Circula pelas redes sociais uma mensagem que diz que Anita Roddick, fundadora da marca de cosméticos The Body Shop, doou US$ 10 milhões ao cacique Raoni por meio da Fundação Cobra Coral para comprar remédios e instalar ambulatórios e escolas nas comunidades indígenas e descobriu que o dinheiro, na verdade, foi gasto na compra de picapes e máquinas para garimpo e extração de madeira ilegal das suas reservas. Mais: o texto diz que ela revelou essa história em um de seus livros. A mensagem é #FAKE.

Anita escreveu diversos livros antes de morrer. A imagem que circula junto com a mensagem é a capa de "Meu jeito de fazer negócios", versão em português para "Business as unusual", de 2001. Nele, não há nenhuma menção ao cacique Raoni Metuktire.
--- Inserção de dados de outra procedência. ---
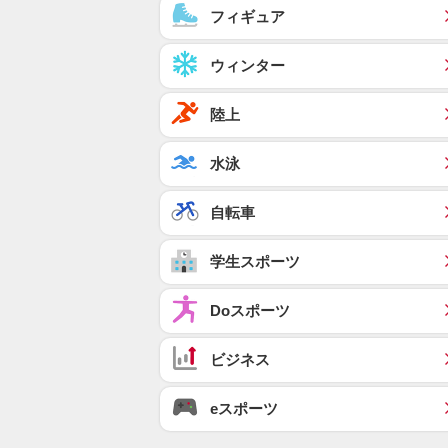
フィギュア
ウィンター
陸上
水泳
自転車
学生スポーツ
Doスポーツ
ビジネス
eスポーツ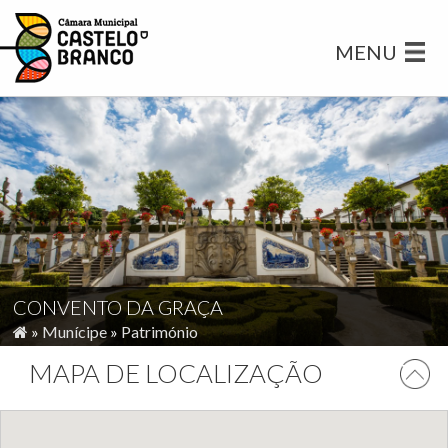
MENU
CONVENTO DA GRAÇA
»
Munícipe
»
Património
MAPA DE LOCALIZAÇÃO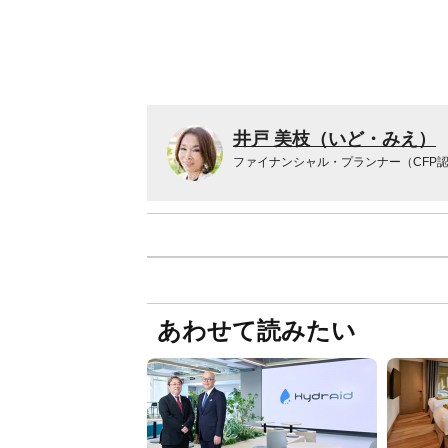
井戸 美枝（いど・みえ）
ファイナンシャル・プランナー（CFP
あわせて読みたい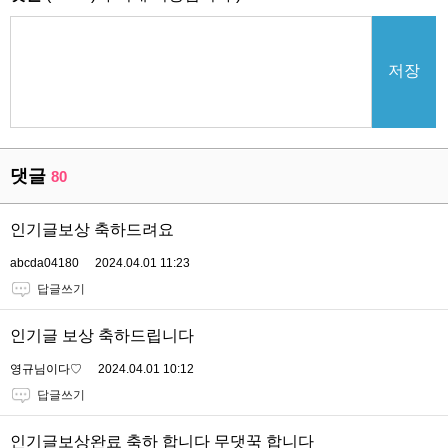
저장
댓글
80
인기글보상 축하드려요
abcda04180
2024.04.01 11:23
답글쓰기
인기글 보상 축하드립니다
영규님이다♡
2024.04.01 10:12
답글쓰기
인기글보상완료 축하 합니다 무댓꾹 합니다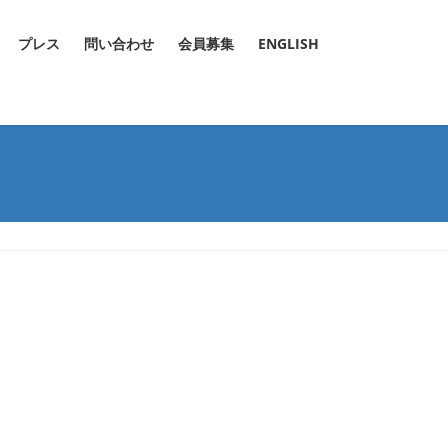
プレス
問い合わせ
会員募集
ENGLISH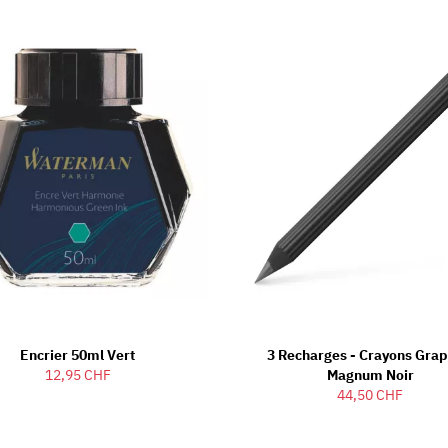
Encrier 50ml Vert
3 Recharges - Crayons Grap
12,95 CHF
Magnum Noir
44,50 CHF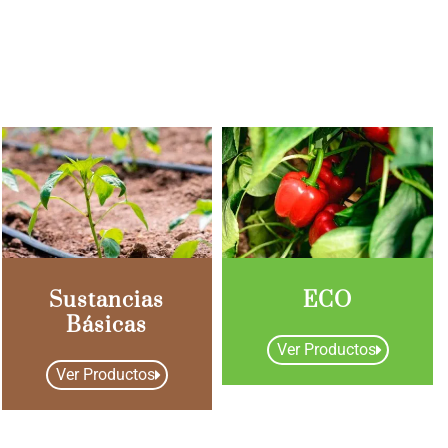
Sustancias
ECO
Básicas
Ver Productos
Ver Productos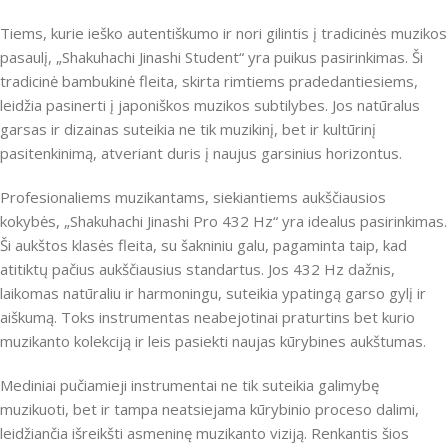
Tiems, kurie ieško autentiškumo ir nori gilintis į tradicinės muzikos
pasaulį, „Shakuhachi Jinashi Student“ yra puikus pasirinkimas. Ši
tradicinė bambukinė fleita, skirta rimtiems pradedantiesiems,
leidžia pasinerti į japoniškos muzikos subtilybes. Jos natūralus
garsas ir dizainas suteikia ne tik muzikinį, bet ir kultūrinį
pasitenkinimą, atveriant duris į naujus garsinius horizontus.
Profesionaliems muzikantams, siekiantiems aukščiausios
kokybės, „Shakuhachi Jinashi Pro 432 Hz“ yra idealus pasirinkimas.
Ši aukštos klasės fleita, su šakniniu galu, pagaminta taip, kad
atitiktų pačius aukščiausius standartus. Jos 432 Hz dažnis,
laikomas natūraliu ir harmoningu, suteikia ypatingą garso gylį ir
aiškumą. Toks instrumentas neabejotinai praturtins bet kurio
muzikanto kolekciją ir leis pasiekti naujas kūrybines aukštumas.
Mediniai pučiamieji instrumentai ne tik suteikia galimybę
muzikuoti, bet ir tampa neatsiejama kūrybinio proceso dalimi,
leidžiančia išreikšti asmeninę muzikanto viziją. Renkantis šios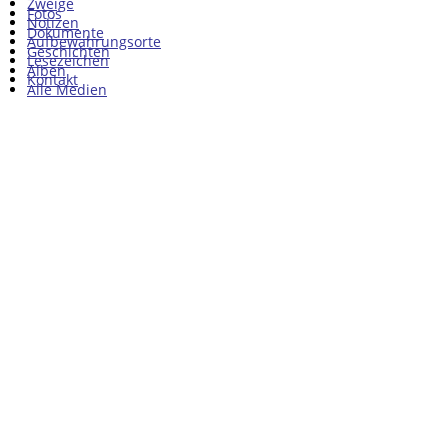
Zweige
Fotos
Notizen
Dokumente
Aufbewahrungsorte
Geschichten
Lesezeichen
Alben
Kontakt
Alle Medien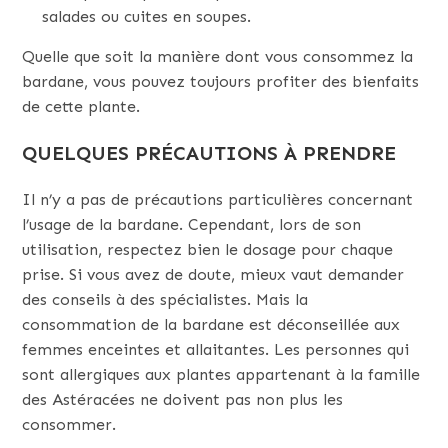
salades ou cuites en soupes.
Quelle que soit la manière dont vous consommez la
bardane, vous pouvez toujours profiter des bienfaits
de cette plante.
QUELQUES PRÉCAUTIONS À PRENDRE
Il n’y a pas de précautions particulières concernant
l’usage de la bardane. Cependant, lors de son
utilisation, respectez bien le dosage pour chaque
prise. Si vous avez de doute, mieux vaut demander
des conseils à des spécialistes. Mais la
consommation de la bardane est déconseillée aux
femmes enceintes et allaitantes. Les personnes qui
sont allergiques aux plantes appartenant à la famille
des Astéracées ne doivent pas non plus les
consommer.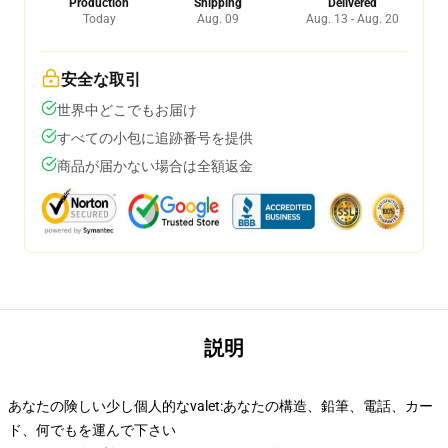
Production
Shipping
Delivered
Today
Aug. 09
Aug. 13 - Aug. 20
安全な取引
世界中どこでもお届け
すべての小包に追跡番号を提供
商品が届かない場合は全額返金
説明
あなたの険しい少し個人的なvalet:あなたの構造、鉛筆、電話、カー
ド、何でもを運んで下さい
No livro, Anita cita, de fato, que fez negócios com índios da etnia caiapó, a mesma de Raoni. Mas ela não menciona o nome de Raoni, e sim de outras duas lideranças: Paulinho Paiakan e Pykative Pykatire - ambos da Terra Indígena Kayapó, no sul do Pará. Raoni vive na Terra Indígena Capoto Jarina, em Mato Grosso.
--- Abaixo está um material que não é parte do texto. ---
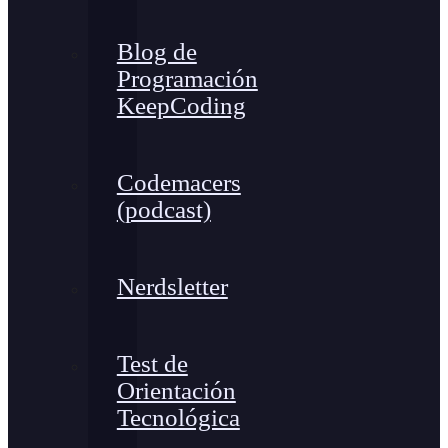
Blog de
Programación
KeepCoding
Codemacers
(podcast)
Nerdsletter
Test de
Orientación
Tecnológica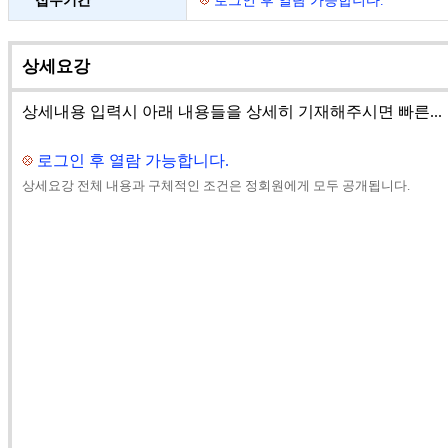
ㆍ접수기간
로그인 후 열람 가능합니다.
상세요강
상세내용 입력시 아래 내용들을 상세히 기재해주시면 빠른...
로그인 후 열람 가능합니다.
상세요강 전체 내용과 구체적인 조건은 정회원에게 모두 공개됩니다.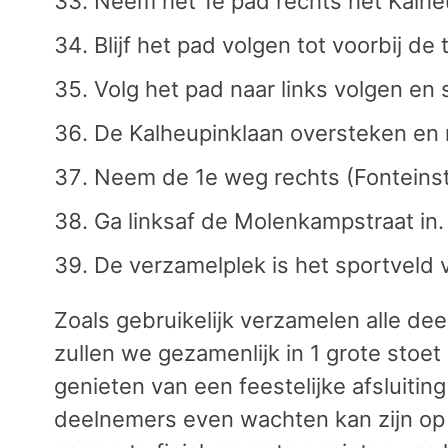
Neem het 1e pad rechts het Kalheu
Blijf het pad volgen tot voorbij de
Volg het pad naar links volgen en 
De Kalheupinklaan oversteken en r
Neem de 1e weg rechts (Fonteinst
Ga linksaf de Molenkampstraat in.
De verzamelplek is het sportveld 
Zoals gebruikelijk verzamelen alle de
zullen we gezamenlijk in 1 grote stoet
genieten van een feestelijke afsluit
deelnemers even wachten kan zijn op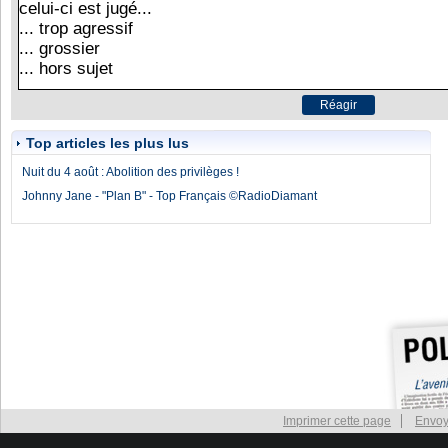
Top articles les plus lus
Nuit du 4 août : Abolition des privilèges !
Johnny Jane - "Plan B" - Top Français ©RadioDiamant
Imprimer cette page
Envoy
Ela relata que a história teve início durante uma viagem a Altamira, em 1989. E que foi Paiakan quem sugeriu, no início, a possibilidade de um negócio entre as partes. Anita estava interessada em obter o óleo da castanha-do-pará para seus produtos. "Seria o primeiro elo de comércio direto sustentável com a sociedade branca e tive orgulho de estar envolvida nisso", destaca, no livro.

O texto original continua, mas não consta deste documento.